The language of the document reflects that of breaking down organisational barriers which is becoming more common in the NHS in England: the Health Secretary Vaughan Gething said the changes will “enable health and social care organisations to work together and across boundaries to ensure they deliver the very best care.” The Welsh Government will merge the proposals with the outcome of the Parliamentary Review of Health and Social Care in Wales.

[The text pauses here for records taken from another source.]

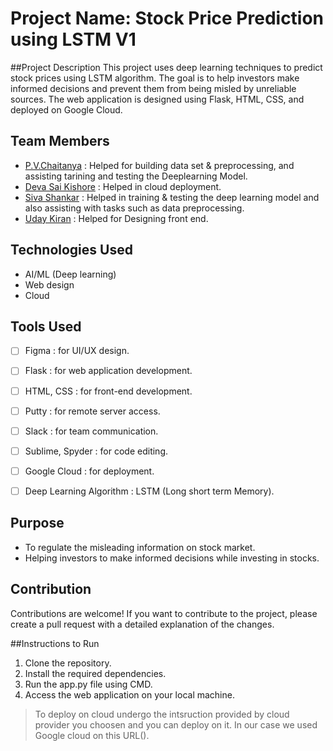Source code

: # Project Name: Stock Price Prediction using LSTM V1

##Project Description
This project uses deep learning techniques to predict stock prices using LSTM algorithm. The goal is to help investors make informed decisions and prevent them from being misled by unreliable sources. The web application is designed using Flask, HTML, CSS, and deployed on Google Cloud.


## Team Members
- [P.V.Chaitanya](https://github.com/pvchaitanya8/) : Helped for building data set & preprocessing, and assisting tarining and testing the Deeplearning Model.
- [Deva Sai Kishore](https://github.com/devasaikishore43) : Helped in cloud deployment.
- [Siva Shankar](https://github.com/SivaShankar-Juthuka) : Helped in training & testing the deep learning model and also assisting with tasks such as data preprocessing.
- [Uday Kiran]() : Helped for Designing front end.


## Technologies Used
- AI/ML (Deep learning)
- Web design
- Cloud

## Tools Used
- [ ] Figma : for UI/UX design.
- [ ] Flask : for web application development.
- [ ] HTML, CSS : for front-end development.
- [ ] Putty : for remote server access.
- [ ] Slack : for team communication.
- [ ] Sublime, Spyder : for code editing.
- [ ] Google Cloud : for deployment.
- [ ] Deep Learning Algorithm : LSTM (Long short term Memory).


## Purpose	
- To regulate the misleading information on stock market.
- Helping investors to make informed decisions while investing in stocks.

## Contribution
Contributions are welcome! If you want to contribute to the project, please create a pull request with a detailed explanation of the changes.


##Instructions to Run
1. Clone the repository.
2. Install the required dependencies.
3. Run the app.py file using CMD.
4. Access the web application on your local machine.


> To deploy on cloud undergo the intsruction provided by cloud provider you choosen and you can deploy on it. In our case we used Google cloud on this URL().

CYPNAUK publishes position paper on education of children’s nurses

Children and Young People’s Nursing Academics UK (CYPNAUK) has published a position paper on the future of children’s nursing and the education of children’s nurses, in light of the Nursing and Midwifery Council’s consultation on its pre-registration nursing education standards. The paper outlines the increasingly complex nature of children’s nursing and the growing consciousness and engagement of children, young people and their families in decisions affecting their health and care. As such, the organisation states that “children’s nursing should not be considered a ‘specialism’ but rather as generic care relating to the specific age periods of childhood and adolescence”, requiring extensive preparation and training for working with children.

The paper also points to statistics suggesting there is a “46.9% gap for children’s nurses in community settings”, meaning that many newly qualified children’s nurses choose to work in institutional settings rather than in the community. CYPNAUK ultimately calls for dedicated children’s nursing training “which itself includes integral fields of highly specialist practice” to be maintained, rather than children’s nursing becoming absorbed into generalist nursing qualifications.